🤖 Meta enters the compute game

PLUS: Massive reversal in precious metals after Kevin Warsh signals inflation risk is decreasing.

According to a Bloomberg report, shares rose as much as 8% after news that Meta is forming a cloud business to lease its excess AI computing bandwidth to other firms.

The maneuver contributed approximately $179 billion to Meta's market capitalization in a single day, bringing the stock squad back to about $613. That's still much, much lower than its all-time peak of around $796 (a topping price it reached last November), but it's the stock's biggest single-day move in quite a while for a name that has largely languished this year.

Investors have for two years speculated how much cash Meta has burned on AI, as much as $145 billion this year alone, with little to show for it except in-house products. That story is flipped by selling off the leftover compute. Idle GPUs stop being a sunk costs and start to be a revenue line.

The pitch

Meta has reached a vision that resembles a hybrid of two separate market models already available on the current landscape. One route is Amazon's Bedrock, where customers pay for model use access via an API. The other looks much more like a CoreWeave, where customers are merely renting raw GPU capacity. Nothing's official. Meta has not announced pricing, packaging, or any launch date.

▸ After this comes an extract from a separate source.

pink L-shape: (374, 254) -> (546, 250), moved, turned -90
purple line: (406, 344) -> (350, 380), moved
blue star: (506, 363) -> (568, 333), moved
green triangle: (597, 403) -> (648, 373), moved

Facebook CEO Mark Zuckerberg practically warned everyone about it last month. During a shareholder meeting at Meta in May, he said companies have been calling virtually every week asking if Meta would sell them compute or roll out an API service and that the company simply had not needed to yet.

Who felt it

The hit came to the neocloud crowd. CoreWeave, which has Meta among its top clients via a $21 billion supply deal, fell double digits. Nebius dropped too. The logic is straightforward. On the one hand, when Meta begins selling its own compute and you lose a customer; and on the other it immediately also means you have gained a competitor.

Chipmakers are taken a beating, but for other reasons. Investors took profits more than 10% off Micron and SanDisk on Thursday, taking the broader semiconductor sector down with them. That, along with hawkish comments from new Fed Chair Kevin Warsh speaking at the ECB's Sintra forum helped keep the S&P 500 and Nasdaq in the red despite Meta doing most of the lifting.

Its relevance extends beyond a single trading day

If Meta manages to execute this, it is a fourth hyperscaler in a territory that Amazon, Microsoft and Google have largely held between them worth something like $300 billion per year. Meta has the infrastructure. What it doesn't possess, however, is a dedicated cloud sales team, compliance certificates or the enterprise cred that the other three built over more than a decade.

That's the real question here. Not whether Meta is ever going to have compute to sell, but whether anyone with a real IT budget is willing to buy it from a company still more closely associated with Instagram and WhatsApp.

1️⃣ American Bitcoin just joined the reverse split club, and the timing tells you everything.

Shares are down over 95% from their post-IPO high, the company posted an $82 million quarterly loss, and this is what happens when a stock threatens to fall out of Nasdaq's good graces.

It's not fixing anything, just buying time. Citigroup did the same thing in 2011 before falling further. AIG too. RadioShack did it and filed for bankruptcy two years later. American Bitcoin's own parent, Hut 8, already owns 80% of it and is quietly trimming its own BTC stack.

2️⃣ Pump.fun killed off a feature nobody liked, and somehow that's the whole story.

Solana memecoin trading platform Pump.fun has removed agent mode for new token launches, following community requests.

Pump.fun announced the decision on Tuesday, saying the Tokenized Agent launch option is deprecated, effective immediately. Co-founder Alon Cohen said it’s the first step to “removing launch options that don’t add enough value to users.”

3️⃣ Forward Industries gains nearly 20% riding 500K SOL acquisition momentum

It currently owns 7.55 million SOL, more than its three nearest competitors together.

Solid headline, but a muddier backstory: the company is long $232 a token of stock, building most of that position last year. SOL's now in the low-$70s and Forward has over $1 billion in unrealized losses And it has also last whisper been funneling tokens into Coinbase, and attempted to purchase smaller SOL treasuries without takers.